Sliding: An agent or insurer secretly slips in extra coverage. The premiums increase. Motor club memberships, accidental death coverage and guaranteed renewable life insurance are some examples.
Slip & Fall: The victim claims to have fallen on something slippery on the floor when there was nothing there or they did not fall. Often no witnesses are present.
Soft fraud: Is considered an opportunistic fraud. Soft fraud occurs when a policyholder exaggerates an otherwise legitimate claim or when an individual applies for an insurance policy and lies about certain conditions or circumstances to lower the policy's premium. For example the padding of a legitimate claim with items that weren't really damaged or injuries that were not sustained.
Soft tissue injuries: Injuries to soft tissues in the body such as muscles, ligaments and tendons. They often occur from a blow to the area or a strain or sprain, but do not show up well on x-rays and other imaging tests.
Staged Accidents: Staged accidents are schemes in which an accident is predetermined to occur on a vehicle. The schemes are organized by rings and the culprits move from one area to another. They often use the same vehicle over and over, which is sometimes what causes their scheme to be uncovered.
Stolen premiums: An agent pockets the insurance premiums instead of buying promised coverage.
Surety and Performance Bond Schemes: Surety and performance bonds guarantee that certain events will or will not occur. An agent might issue worthless bonds to the insured for high-risk coverage in hopes that a claim is never made. If a claim is made, the agent might pay it off from agency funds, delay the payment, or skip town.
Swoop and squat: a driver pulls in front of the insured and slams on his brakes; the insured doesn't have time to stop and rear ends the fraudster. The fraudster may also stop suddenly in busy traffic, or at an intersection or an on-ramp. Many times the fraudster also claims to have neck and back pain, creating both a collision and injury claim against the insured.
Towing Bandits: Even a legitimate accident may lead to fraud if "towing bandits" haul the damaged vehicle to a crooked body shop for shoddy, inflated repairs. Beware of trucks which "conveniently" arrive to help.
Twisting: This is the replacement, usually by high-pressure sales techniques, of existing policies for new ones.

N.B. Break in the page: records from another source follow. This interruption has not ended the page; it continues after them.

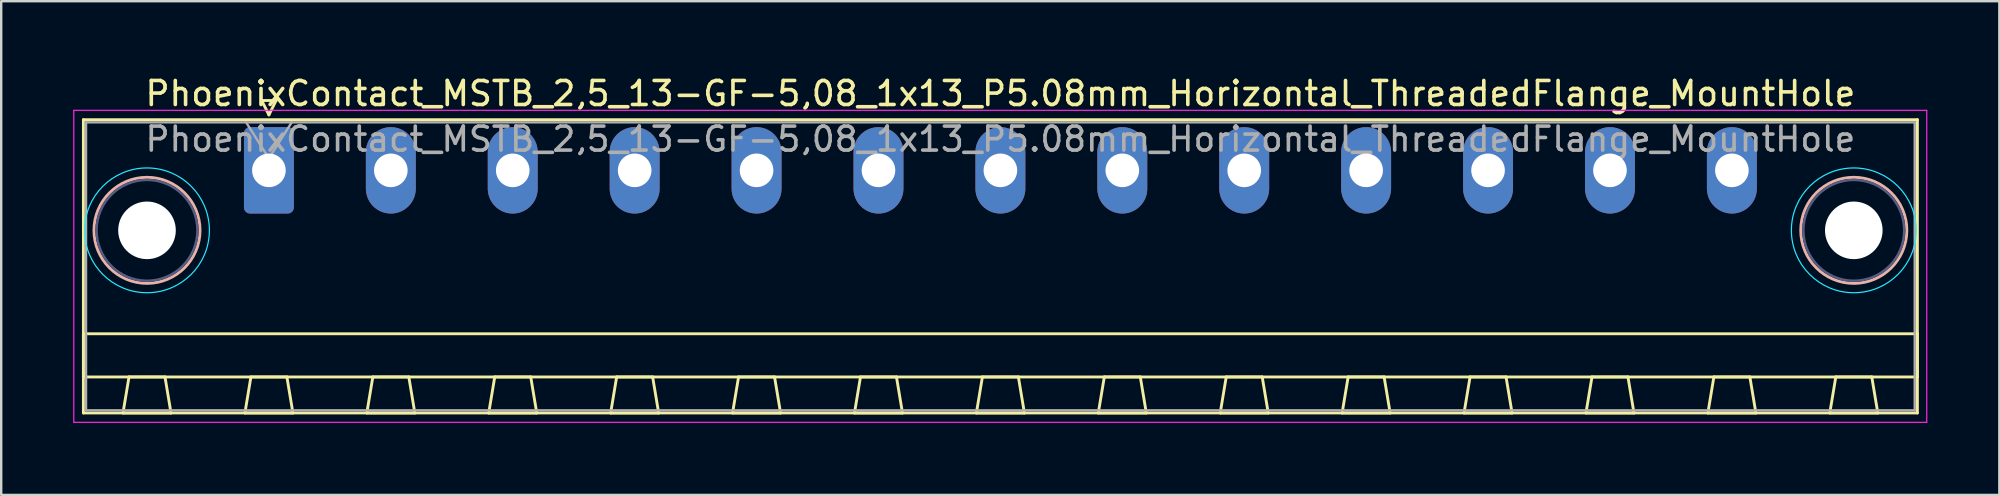
<source format=kicad_pcb>
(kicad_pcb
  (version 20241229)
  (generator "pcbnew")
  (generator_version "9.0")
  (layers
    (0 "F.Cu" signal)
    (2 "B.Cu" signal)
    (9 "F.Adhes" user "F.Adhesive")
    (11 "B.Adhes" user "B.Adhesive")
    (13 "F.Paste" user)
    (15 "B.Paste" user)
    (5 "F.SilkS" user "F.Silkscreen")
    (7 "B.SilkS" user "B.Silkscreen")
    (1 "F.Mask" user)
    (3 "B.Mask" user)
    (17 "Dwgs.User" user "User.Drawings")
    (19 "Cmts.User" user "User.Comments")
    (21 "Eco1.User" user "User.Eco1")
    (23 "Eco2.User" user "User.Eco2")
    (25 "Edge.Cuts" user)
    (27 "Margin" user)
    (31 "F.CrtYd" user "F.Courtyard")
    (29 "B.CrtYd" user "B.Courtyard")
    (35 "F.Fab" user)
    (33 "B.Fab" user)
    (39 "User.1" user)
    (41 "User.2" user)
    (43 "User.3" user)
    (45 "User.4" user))
  (footprint "PhoenixContact_MSTB_2,5_13-GF-5,08_1x13_P5.08mm_Horizontal_ThreadedFlange_MountHole"
    (layer "F.Cu")
    (at 8.155 4.048)
    (property "Reference" "PhoenixContact_MSTB_2,5_13-GF-5,08_1x13_P5.08mm_Horizontal_ThreadedFlange_MountHole" (at 30.48 -3.2 0) (layer "F.SilkS") (effects (font (size 1 1) (thickness 0.15))))
    (attr through_hole)
    (fp_line (start -7.73 -2.11) (end -7.73 10.11) (stroke (width 0.12) (type solid)) (layer "F.SilkS"))
    (fp_line (start -7.73 6.81) (end 68.69 6.81) (stroke (width 0.12) (type solid)) (layer "F.SilkS"))
    (fp_line (start -7.73 8.61) (end -7.73 6.81) (stroke (width 0.12) (type solid)) (layer "F.SilkS"))
    (fp_line (start -7.73 10.11) (end 68.69 10.11) (stroke (width 0.12) (type solid)) (layer "F.SilkS"))
    (fp_line (start -6.08 10.11) (end -4.08 10.11) (stroke (width 0.12) (type solid)) (layer "F.SilkS"))
    (fp_line (start -5.83 8.61) (end -6.08 10.11) (stroke (width 0.12) (type solid)) (layer "F.SilkS"))
    (fp_line (start -4.33 8.61) (end -5.83 8.61) (stroke (width 0.12) (type solid)) (layer "F.SilkS"))
    (fp_line (start -4.08 10.11) (end -4.33 8.61) (stroke (width 0.12) (type solid)) (layer "F.SilkS"))
    (fp_line (start -1 10.11) (end 1 10.11) (stroke (width 0.12) (type solid)) (layer "F.SilkS"))
    (fp_line (start -0.75 8.61) (end -1 10.11) (stroke (width 0.12) (type solid)) (layer "F.SilkS"))
    (fp_line (start -0.3 -2.91) (end 0.3 -2.91) (stroke (width 0.12) (type solid)) (layer "F.SilkS"))
    (fp_line (start 0 -2.31) (end -0.3 -2.91) (stroke (width 0.12) (type solid)) (layer "F.SilkS"))
    (fp_line (start 0.3 -2.91) (end 0 -2.31) (stroke (width 0.12) (type solid)) (layer "F.SilkS"))
    (fp_line (start 0.75 8.61) (end -0.75 8.61) (stroke (width 0.12) (type solid)) (layer "F.SilkS"))
    (fp_line (start 1 10.11) (end 0.75 8.61) (stroke (width 0.12) (type solid)) (layer "F.SilkS"))
    (fp_line (start 4.08 10.11) (end 6.08 10.11) (stroke (width 0.12) (type solid)) (layer "F.SilkS"))
    (fp_line (start 4.33 8.61) (end 4.08 10.11) (stroke (width 0.12) (type solid)) (layer "F.SilkS"))
    (fp_line (start 5.83 8.61) (end 4.33 8.61) (stroke (width 0.12) (type solid)) (layer "F.SilkS"))
    (fp_line (start 6.08 10.11) (end 5.83 8.61) (stroke (width 0.12) (type solid)) (layer "F.SilkS"))
    (fp_line (start 9.16 10.11) (end 11.16 10.11) (stroke (width 0.12) (type solid)) (layer "F.SilkS"))
    (fp_line (start 9.41 8.61) (end 9.16 10.11) (stroke (width 0.12) (type solid)) (layer "F.SilkS"))
    (fp_line (start 10.91 8.61) (end 9.41 8.61) (stroke (width 0.12) (type solid)) (layer "F.SilkS"))
    (fp_line (start 11.16 10.11) (end 10.91 8.61) (stroke (width 0.12) (type solid)) (layer "F.SilkS"))
    (fp_line (start 14.24 10.11) (end 16.24 10.11) (stroke (width 0.12) (type solid)) (layer "F.SilkS"))
    (fp_line (start 14.49 8.61) (end 14.24 10.11) (stroke (width 0.12) (type solid)) (layer "F.SilkS"))
    (fp_line (start 15.99 8.61) (end 14.49 8.61) (stroke (width 0.12) (type solid)) (layer "F.SilkS"))
    (fp_line (start 16.24 10.11) (end 15.99 8.61) (stroke (width 0.12) (type solid)) (layer "F.SilkS"))
    (fp_line (start 19.32 10.11) (end 21.32 10.11) (stroke (width 0.12) (type solid)) (layer "F.SilkS"))
    (fp_line (start 19.57 8.61) (end 19.32 10.11) (stroke (width 0.12) (type solid)) (layer "F.SilkS"))
    (fp_line (start 21.07 8.61) (end 19.57 8.61) (stroke (width 0.12) (type solid)) (layer "F.SilkS"))
    (fp_line (start 21.32 10.11) (end 21.07 8.61) (stroke (width 0.12) (type solid)) (layer "F.SilkS"))
    (fp_line (start 24.4 10.11) (end 26.4 10.11) (stroke (width 0.12) (type solid)) (layer "F.SilkS"))
    (fp_line (start 24.65 8.61) (end 24.4 10.11) (stroke (width 0.12) (type solid)) (layer "F.SilkS"))
    (fp_line (start 26.15 8.61) (end 24.65 8.61) (stroke (width 0.12) (type solid)) (layer "F.SilkS"))
    (fp_line (start 26.4 10.11) (end 26.15 8.61) (stroke (width 0.12) (type solid)) (layer "F.SilkS"))
    (fp_line (start 29.48 10.11) (end 31.48 10.11) (stroke (width 0.12) (type solid)) (layer "F.SilkS"))
    (fp_line (start 29.73 8.61) (end 29.48 10.11) (stroke (width 0.12) (type solid)) (layer "F.SilkS"))
    (fp_line (start 31.23 8.61) (end 29.73 8.61) (stroke (width 0.12) (type solid)) (layer "F.SilkS"))
    (fp_line (start 31.48 10.11) (end 31.23 8.61) (stroke (width 0.12) (type solid)) (layer "F.SilkS"))
    (fp_line (start 34.56 10.11) (end 36.56 10.11) (stroke (width 0.12) (type solid)) (layer "F.SilkS"))
    (fp_line (start 34.81 8.61) (end 34.56 10.11) (stroke (width 0.12) (type solid)) (layer "F.SilkS"))
    (fp_line (start 36.31 8.61) (end 34.81 8.61) (stroke (width 0.12) (type solid)) (layer "F.SilkS"))
    (fp_line (start 36.56 10.11) (end 36.31 8.61) (stroke (width 0.12) (type solid)) (layer "F.SilkS"))
    (fp_line (start 39.64 10.11) (end 41.64 10.11) (stroke (width 0.12) (type solid)) (layer "F.SilkS"))
    (fp_line (start 39.89 8.61) (end 39.64 10.11) (stroke (width 0.12) (type solid)) (layer "F.SilkS"))
    (fp_line (start 41.39 8.61) (end 39.89 8.61) (stroke (width 0.12) (type solid)) (layer "F.SilkS"))
    (fp_line (start 41.64 10.11) (end 41.39 8.61) (stroke (width 0.12) (type solid)) (layer "F.SilkS"))
    (fp_line (start 44.72 10.11) (end 46.72 10.11) (stroke (width 0.12) (type solid)) (layer "F.SilkS"))
    (fp_line (start 44.97 8.61) (end 44.72 10.11) (stroke (width 0.12) (type solid)) (layer "F.SilkS"))
    (fp_line (start 46.47 8.61) (end 44.97 8.61) (stroke (width 0.12) (type solid)) (layer "F.SilkS"))
    (fp_line (start 46.72 10.11) (end 46.47 8.61) (stroke (width 0.12) (type solid)) (layer "F.SilkS"))
    (fp_line (start 49.8 10.11) (end 51.8 10.11) (stroke (width 0.12) (type solid)) (layer "F.SilkS"))
    (fp_line (start 50.05 8.61) (end 49.8 10.11) (stroke (width 0.12) (type solid)) (layer "F.SilkS"))
    (fp_line (start 51.55 8.61) (end 50.05 8.61) (stroke (width 0.12) (type solid)) (layer "F.SilkS"))
    (fp_line (start 51.8 10.11) (end 51.55 8.61) (stroke (width 0.12) (type solid)) (layer "F.SilkS"))
    (fp_line (start 54.88 10.11) (end 56.88 10.11) (stroke (width 0.12) (type solid)) (layer "F.SilkS"))
    (fp_line (start 55.13 8.61) (end 54.88 10.11) (stroke (width 0.12) (type solid)) (layer "F.SilkS"))
    (fp_line (start 56.63 8.61) (end 55.13 8.61) (stroke (width 0.12) (type solid)) (layer "F.SilkS"))
    (fp_line (start 56.88 10.11) (end 56.63 8.61) (stroke (width 0.12) (type solid)) (layer "F.SilkS"))
    (fp_line (start 59.96 10.11) (end 61.96 10.11) (stroke (width 0.12) (type solid)) (layer "F.SilkS"))
    (fp_line (start 60.21 8.61) (end 59.96 10.11) (stroke (width 0.12) (type solid)) (layer "F.SilkS"))
    (fp_line (start 61.71 8.61) (end 60.21 8.61) (stroke (width 0.12) (type solid)) (layer "F.SilkS"))
    (fp_line (start 61.96 10.11) (end 61.71 8.61) (stroke (width 0.12) (type solid)) (layer "F.SilkS"))
    (fp_line (start 65.04 10.11) (end 67.04 10.11) (stroke (width 0.12) (type solid)) (layer "F.SilkS"))
    (fp_line (start 65.29 8.61) (end 65.04 10.11) (stroke (width 0.12) (type solid)) (layer "F.SilkS"))
    (fp_line (start 66.79 8.61) (end 65.29 8.61) (stroke (width 0.12) (type solid)) (layer "F.SilkS"))
    (fp_line (start 67.04 10.11) (end 66.79 8.61) (stroke (width 0.12) (type solid)) (layer "F.SilkS"))
    (fp_line (start 68.69 -2.11) (end -7.73 -2.11) (stroke (width 0.12) (type solid)) (layer "F.SilkS"))
    (fp_line (start 68.69 6.81) (end 68.69 8.61) (stroke (width 0.12) (type solid)) (layer "F.SilkS"))
    (fp_line (start 68.69 8.61) (end -7.73 8.61) (stroke (width 0.12) (type solid)) (layer "F.SilkS"))
    (fp_line (start 68.69 10.11) (end 68.69 -2.11) (stroke (width 0.12) (type solid)) (layer "F.SilkS"))
    (fp_circle (center -5.08 2.5) (end -2.87 2.5) (stroke (width 0.12) (type solid)) (fill no) (layer "B.SilkS"))
    (fp_circle (center 66.04 2.5) (end 68.25 2.5) (stroke (width 0.12) (type solid)) (fill no) (layer "B.SilkS"))
    (fp_circle (center -5.08 2.5) (end -2.48 2.5) (stroke (width 0.05) (type solid)) (fill no) (layer "B.CrtYd"))
    (fp_circle (center 66.04 2.5) (end 68.64 2.5) (stroke (width 0.05) (type solid)) (fill no) (layer "B.CrtYd"))
    (fp_line (start -8.13 -2.5) (end -8.13 10.5) (stroke (width 0.05) (type solid)) (layer "F.CrtYd"))
    (fp_line (start -8.13 10.5) (end 69.08 10.5) (stroke (width 0.05) (type solid)) (layer "F.CrtYd"))
    (fp_line (start 69.08 -2.5) (end -8.13 -2.5) (stroke (width 0.05) (type solid)) (layer "F.CrtYd"))
    (fp_line (start 69.08 10.5) (end 69.08 -2.5) (stroke (width 0.05) (type solid)) (layer "F.CrtYd"))
    (fp_circle (center -5.08 2.5) (end -2.98 2.5) (stroke (width 0.1) (type solid)) (fill no) (layer "B.Fab"))
    (fp_circle (center 66.04 2.5) (end 68.14 2.5) (stroke (width 0.1) (type solid)) (fill no) (layer "B.Fab"))
    (fp_line (start -7.62 -2) (end -7.62 10) (stroke (width 0.1) (type solid)) (layer "F.Fab"))
    (fp_line (start -7.62 10) (end 68.58 10) (stroke (width 0.1) (type solid)) (layer "F.Fab"))
    (fp_line (start 0 -0.5) (end -0.95 -2) (stroke (width 0.1) (type solid)) (layer "F.Fab"))
    (fp_line (start 0.95 -2) (end 0 -0.5) (stroke (width 0.1) (type solid)) (layer "F.Fab"))
    (fp_line (start 68.58 -2) (end -7.62 -2) (stroke (width 0.1) (type solid)) (layer "F.Fab"))
    (fp_line (start 68.58 10) (end 68.58 -2) (stroke (width 0.1) (type solid)) (layer "F.Fab"))
    (fp_text user "${REFERENCE}" (at 30.48 -1.3 0) (layer "F.Fab") (effects (font (size 1 1) (thickness 0.15))))
    (pad "" np_thru_hole circle (at -5.08 2.5) (size 2.4 2.4) (drill 2.4) (layers "*.Cu" "*.Mask"))
    (pad "" np_thru_hole circle (at 66.04 2.5) (size 2.4 2.4) (drill 2.4) (layers "*.Cu" "*.Mask"))
    (pad "1" thru_hole roundrect (at 0 0) (size 2.08 3.6) (drill 1.4) (layers "*.Cu" "*.Mask") (roundrect_rratio 0.12))
    (pad "2" thru_hole oval (at 5.08 0) (size 2.08 3.6) (drill 1.4) (layers "*.Cu" "*.Mask"))
    (pad "3" thru_hole oval (at 10.16 0) (size 2.08 3.6) (drill 1.4) (layers "*.Cu" "*.Mask"))
    (pad "4" thru_hole oval (at 15.24 0) (size 2.08 3.6) (drill 1.4) (layers "*.Cu" "*.Mask"))
    (pad "5" thru_hole oval (at 20.32 0) (size 2.08 3.6) (drill 1.4) (layers "*.Cu" "*.Mask"))
    (pad "6" thru_hole oval (at 25.4 0) (size 2.08 3.6) (drill 1.4) (layers "*.Cu" "*.Mask"))
    (pad "7" thru_hole oval (at 30.48 0) (size 2.08 3.6) (drill 1.4) (layers "*.Cu" "*.Mask"))
    (pad "8" thru_hole oval (at 35.56 0) (size 2.08 3.6) (drill 1.4) (layers "*.Cu" "*.Mask"))
    (pad "9" thru_hole oval (at 40.64 0) (size 2.08 3.6) (drill 1.4) (layers "*.Cu" "*.Mask"))
    (pad "10" thru_hole oval (at 45.72 0) (size 2.08 3.6) (drill 1.4) (layers "*.Cu" "*.Mask"))
    (pad "11" thru_hole oval (at 50.8 0) (size 2.08 3.6) (drill 1.4) (layers "*.Cu" "*.Mask"))
    (pad "12" thru_hole oval (at 55.88 0) (size 2.08 3.6) (drill 1.4) (layers "*.Cu" "*.Mask"))
    (pad "13" thru_hole oval (at 60.96 0) (size 2.08 3.6) (drill 1.4) (layers "*.Cu" "*.Mask")))
  (gr_rect
    (start -3 -3)
    (end 80.26 17.573)
    (stroke (width 0.1) (type default))
    (fill no)
    (layer "Edge.Cuts")))
</source>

The primary reason, of course, is for the agent to profit, since first-year sales commissions are much higher than commissions for existing policies
Under Reported Wages: Misrepresenting payroll to obtain workers' compensation coverage at a lower premium. (Example: Over-reporting wages as if employees are experienced journeymen with less likelihood of injury and thus allowing for lower premiums or under-reporting payroll to keep premiums lower.)
Vehicle Smuggling: This is a scheme that involves the purchase of a new vehicle with maximum financing. A counterfeit certificate of the vehicle's title is made showing that it is free and clear. The vehicle is insured to the maximum, with minimum deductible theft coverage. It is then shipped to a foreign port and reported stolen. The car is sold at its new location and insurance is also collected for the theft.
Vehicle Identification Number (VIN): Switching A VIN is a fraud scheme in which a wrecked vehicle is sold and reported as being repaired. The vehicle is not actually repaired; instead, the VIN plate is switched with that of a stolen vehicle of the same make and model.
X-Mod Evasion: Misrepresenting claims history by not reporting reportable injuries or by creating shell companies to give the impression of a non or low claims history to obtain workers' compensation coverage at a lower premium.